*** Records for this exercise Section Begins ***
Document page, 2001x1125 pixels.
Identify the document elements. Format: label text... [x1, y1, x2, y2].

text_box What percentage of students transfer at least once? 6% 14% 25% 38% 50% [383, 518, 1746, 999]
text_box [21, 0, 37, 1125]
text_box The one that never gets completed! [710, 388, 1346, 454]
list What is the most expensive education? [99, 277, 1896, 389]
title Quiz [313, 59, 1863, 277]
*** Records for this exercise Section Ends ***
§ **What to work on**
What needs duplicating is the run of lines from the one containing "Identify the document" through the last line of the entries above, exact and complete.

§ **Task result**
Identify the document elements. Format: label text... [x1, y1, x2, y2].

text_box What percentage of students transfer at least once? 6% 14% 25% 38% 50% [383, 518, 1746, 999]
text_box [21, 0, 37, 1125]
text_box The one that never gets completed! [710, 388, 1346, 454]
list What is the most expensive education? [99, 277, 1896, 389]
title Quiz [313, 59, 1863, 277]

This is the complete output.